The arrival of digital cinema has the potential to reshuffle the deck in the exhibition and distribution businesses more than any innovation in years, perhaps in the entire history of the film business.
That has the industry’s big players diversifying to get into the digital game and hold onto their long-established relationships, while companies from the high-tech world look to leverage their skills into the entertainment business.
The biggest change will probably come in exhibition. Since there will be no prints to rent, per se, it will be much easier to assign extra screenings to a hit, and drop screenings of a flop. “This is new for everybody, but the players are pretty similar across the board,” says Scott Spector, digital cinema VP for projector maker Barco. He points to NEC, Christie, Sony and his own company as examples of established industry players moving into digital cinema projection.
Moreover, digital projection offers a paradigm shift for theater owners. A movie projector is pretty much built to do one thing: project movies. But a digital projection system is like a bigscreen projection TV; it can show the latest hit movie, but it can also show a teleconference, a business presentation, Olympic figure skating or the Rolling Stones live at the Rose Bowl — anything that can be transmitted digitally.

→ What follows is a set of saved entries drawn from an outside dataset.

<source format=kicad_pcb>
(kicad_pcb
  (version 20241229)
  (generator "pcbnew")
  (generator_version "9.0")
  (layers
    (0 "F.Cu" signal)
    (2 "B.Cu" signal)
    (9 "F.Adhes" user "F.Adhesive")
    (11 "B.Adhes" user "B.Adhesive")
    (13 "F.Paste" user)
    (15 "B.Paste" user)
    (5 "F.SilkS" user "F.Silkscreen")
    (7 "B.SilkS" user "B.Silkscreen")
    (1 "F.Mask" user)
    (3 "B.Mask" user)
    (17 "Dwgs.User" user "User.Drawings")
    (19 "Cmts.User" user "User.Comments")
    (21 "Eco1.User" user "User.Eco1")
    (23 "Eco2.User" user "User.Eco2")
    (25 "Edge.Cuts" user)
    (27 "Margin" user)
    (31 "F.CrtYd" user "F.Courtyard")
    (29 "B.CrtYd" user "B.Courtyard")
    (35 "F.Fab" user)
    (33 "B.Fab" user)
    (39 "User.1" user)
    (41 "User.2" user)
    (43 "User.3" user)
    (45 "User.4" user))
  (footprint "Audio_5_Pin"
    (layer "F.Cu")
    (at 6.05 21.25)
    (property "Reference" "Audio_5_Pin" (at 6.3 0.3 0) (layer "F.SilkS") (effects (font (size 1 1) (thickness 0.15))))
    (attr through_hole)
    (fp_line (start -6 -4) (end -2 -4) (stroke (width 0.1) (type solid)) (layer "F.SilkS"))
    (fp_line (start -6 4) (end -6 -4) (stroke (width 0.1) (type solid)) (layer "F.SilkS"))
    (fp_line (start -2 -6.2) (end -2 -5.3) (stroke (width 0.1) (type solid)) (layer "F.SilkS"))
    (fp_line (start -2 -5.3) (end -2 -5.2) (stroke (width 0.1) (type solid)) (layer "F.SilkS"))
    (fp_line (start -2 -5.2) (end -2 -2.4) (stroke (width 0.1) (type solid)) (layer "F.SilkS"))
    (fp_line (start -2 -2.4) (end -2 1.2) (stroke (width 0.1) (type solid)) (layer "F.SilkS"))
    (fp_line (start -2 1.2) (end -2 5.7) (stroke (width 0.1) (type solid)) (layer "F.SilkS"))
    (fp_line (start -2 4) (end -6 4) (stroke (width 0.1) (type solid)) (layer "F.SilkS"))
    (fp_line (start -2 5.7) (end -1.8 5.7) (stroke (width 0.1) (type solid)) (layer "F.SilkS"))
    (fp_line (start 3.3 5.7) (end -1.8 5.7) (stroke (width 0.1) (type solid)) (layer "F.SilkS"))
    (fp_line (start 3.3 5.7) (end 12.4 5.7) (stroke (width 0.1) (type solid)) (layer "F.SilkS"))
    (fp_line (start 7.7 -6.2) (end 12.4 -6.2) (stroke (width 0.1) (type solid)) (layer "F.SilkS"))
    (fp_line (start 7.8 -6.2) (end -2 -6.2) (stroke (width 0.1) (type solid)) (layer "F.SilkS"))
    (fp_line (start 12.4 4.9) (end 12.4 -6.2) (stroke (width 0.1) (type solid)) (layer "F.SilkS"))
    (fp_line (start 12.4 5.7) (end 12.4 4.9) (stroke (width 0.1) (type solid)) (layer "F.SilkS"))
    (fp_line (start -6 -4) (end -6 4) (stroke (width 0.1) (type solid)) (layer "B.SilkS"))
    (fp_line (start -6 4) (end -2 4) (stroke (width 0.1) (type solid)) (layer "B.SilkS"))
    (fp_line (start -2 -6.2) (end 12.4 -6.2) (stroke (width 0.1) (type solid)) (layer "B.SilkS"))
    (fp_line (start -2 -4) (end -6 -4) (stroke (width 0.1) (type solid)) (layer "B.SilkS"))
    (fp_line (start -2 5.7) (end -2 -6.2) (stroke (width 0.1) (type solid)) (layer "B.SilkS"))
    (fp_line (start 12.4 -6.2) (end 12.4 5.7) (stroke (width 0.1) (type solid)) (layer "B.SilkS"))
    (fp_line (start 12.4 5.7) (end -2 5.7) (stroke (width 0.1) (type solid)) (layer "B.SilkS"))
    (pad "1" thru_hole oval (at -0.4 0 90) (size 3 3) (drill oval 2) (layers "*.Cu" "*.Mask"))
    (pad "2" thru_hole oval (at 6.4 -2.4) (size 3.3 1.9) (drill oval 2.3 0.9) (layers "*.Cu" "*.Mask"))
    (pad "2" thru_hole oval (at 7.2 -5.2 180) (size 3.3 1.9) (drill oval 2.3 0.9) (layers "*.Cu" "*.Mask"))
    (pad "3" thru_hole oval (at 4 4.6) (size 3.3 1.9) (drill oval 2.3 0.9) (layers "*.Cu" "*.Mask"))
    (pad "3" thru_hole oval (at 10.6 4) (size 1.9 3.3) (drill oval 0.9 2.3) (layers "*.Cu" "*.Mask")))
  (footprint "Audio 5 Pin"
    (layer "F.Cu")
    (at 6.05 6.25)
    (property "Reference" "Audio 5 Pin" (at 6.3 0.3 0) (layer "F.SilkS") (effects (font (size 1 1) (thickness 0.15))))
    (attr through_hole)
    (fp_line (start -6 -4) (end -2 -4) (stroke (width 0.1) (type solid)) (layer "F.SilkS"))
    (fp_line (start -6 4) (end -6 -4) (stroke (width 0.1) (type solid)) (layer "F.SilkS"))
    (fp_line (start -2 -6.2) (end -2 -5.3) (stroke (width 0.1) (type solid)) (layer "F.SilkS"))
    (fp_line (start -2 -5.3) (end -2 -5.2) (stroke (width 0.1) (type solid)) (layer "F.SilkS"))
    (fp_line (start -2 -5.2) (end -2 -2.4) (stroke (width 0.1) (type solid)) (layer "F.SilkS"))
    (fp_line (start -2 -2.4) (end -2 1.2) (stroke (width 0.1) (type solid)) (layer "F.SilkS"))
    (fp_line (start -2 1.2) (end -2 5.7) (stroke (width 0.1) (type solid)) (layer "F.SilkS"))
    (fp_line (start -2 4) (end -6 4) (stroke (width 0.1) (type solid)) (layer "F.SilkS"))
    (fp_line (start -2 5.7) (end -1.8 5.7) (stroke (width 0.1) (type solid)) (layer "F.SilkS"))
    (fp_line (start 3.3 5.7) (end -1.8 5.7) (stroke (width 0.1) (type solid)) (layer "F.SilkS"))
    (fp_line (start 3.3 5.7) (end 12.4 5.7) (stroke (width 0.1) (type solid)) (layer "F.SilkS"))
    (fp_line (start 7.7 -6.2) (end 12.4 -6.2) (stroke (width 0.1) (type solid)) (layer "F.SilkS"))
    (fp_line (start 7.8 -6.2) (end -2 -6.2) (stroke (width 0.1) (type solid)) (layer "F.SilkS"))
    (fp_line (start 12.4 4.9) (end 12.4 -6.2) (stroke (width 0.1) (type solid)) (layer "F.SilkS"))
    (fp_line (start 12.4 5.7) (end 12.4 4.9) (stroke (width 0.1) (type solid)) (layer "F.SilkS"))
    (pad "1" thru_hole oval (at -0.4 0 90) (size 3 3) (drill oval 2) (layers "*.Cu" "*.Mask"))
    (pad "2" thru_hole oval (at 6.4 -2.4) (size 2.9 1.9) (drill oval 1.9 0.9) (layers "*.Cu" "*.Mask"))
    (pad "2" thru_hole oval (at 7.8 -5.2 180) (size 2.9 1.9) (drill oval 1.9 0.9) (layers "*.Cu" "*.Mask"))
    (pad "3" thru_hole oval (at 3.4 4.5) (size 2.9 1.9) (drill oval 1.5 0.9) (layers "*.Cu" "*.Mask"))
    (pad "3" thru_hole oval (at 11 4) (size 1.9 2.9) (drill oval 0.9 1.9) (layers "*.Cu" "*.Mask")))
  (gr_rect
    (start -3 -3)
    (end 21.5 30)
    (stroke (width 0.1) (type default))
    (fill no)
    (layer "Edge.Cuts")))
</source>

Theaters gain access to a new revenue stream during the business day, and new revenue streams often lure new investors.
Various pieces of the digital cinema puzzle have been coming for years, but now, with the Digital Cinema Initiatives recommendations in place, the technology may be taking off.
“Any one application so far has not been overly compelling,” Spector says. “But the combination of all the elements, technology and cost-savings, are making digital cinema a reality.”
In digital distribution, executives around the industry expect the major studios will seek an end-to-end solution from a single provider when they move away from physical prints.
That threatens long-established labs Technicolor and Deluxe. They’ve had a duopoly in striking and shipping release prints, and they intend to leverage those studio relationships in the digital cinema realm.
Thomson Technicolor is already in the digital cinema business, and Deluxe is moving into that space.
“If a company sees itself as a film company, a photochemical company, that’s shortsighted,” says Charles Swartz, executive director and CEO of USC’s Entertainment Technology Center. “But if a company sees itself as an imaging company, as a company whose expertise is delivering images to the cinema, then they’re thinking strategically.”
But because digital cinema doesn’t necessarily demand large manufacturing facilities — there’s no need to strike thousands of prints — the barrier to entry is different. It’s still high, as the evolving world of digital distribution is going to require high-powered technology and a lot of expertise, but the big players have to acquire that technology and expertise, too. And some of the competition isn’t carrying the costs of those old print plants.
Deutsche Telekom’s T-Systems unit, for example, is bowing an end-to-end solution to connect Europe with the U.S. The service will hook up locations and sets in Europe to studios in L.A., then connect those studios back to European theaters for digital distribution.
Deutsche Telekom’s deep pockets and technological experience make it formidable competition, even without the relationships the labs have built, and its European base may give it a leg up in dealing with European locations and exhibitors.
Also, where now it’s not feasible for new players to get into the business of striking and distributing release prints, the process of preparing a digital cinema package for distribution to theaters is not unlike DVD authoring and mastering. Companies with experience in that field will find an opening to compete with the labs.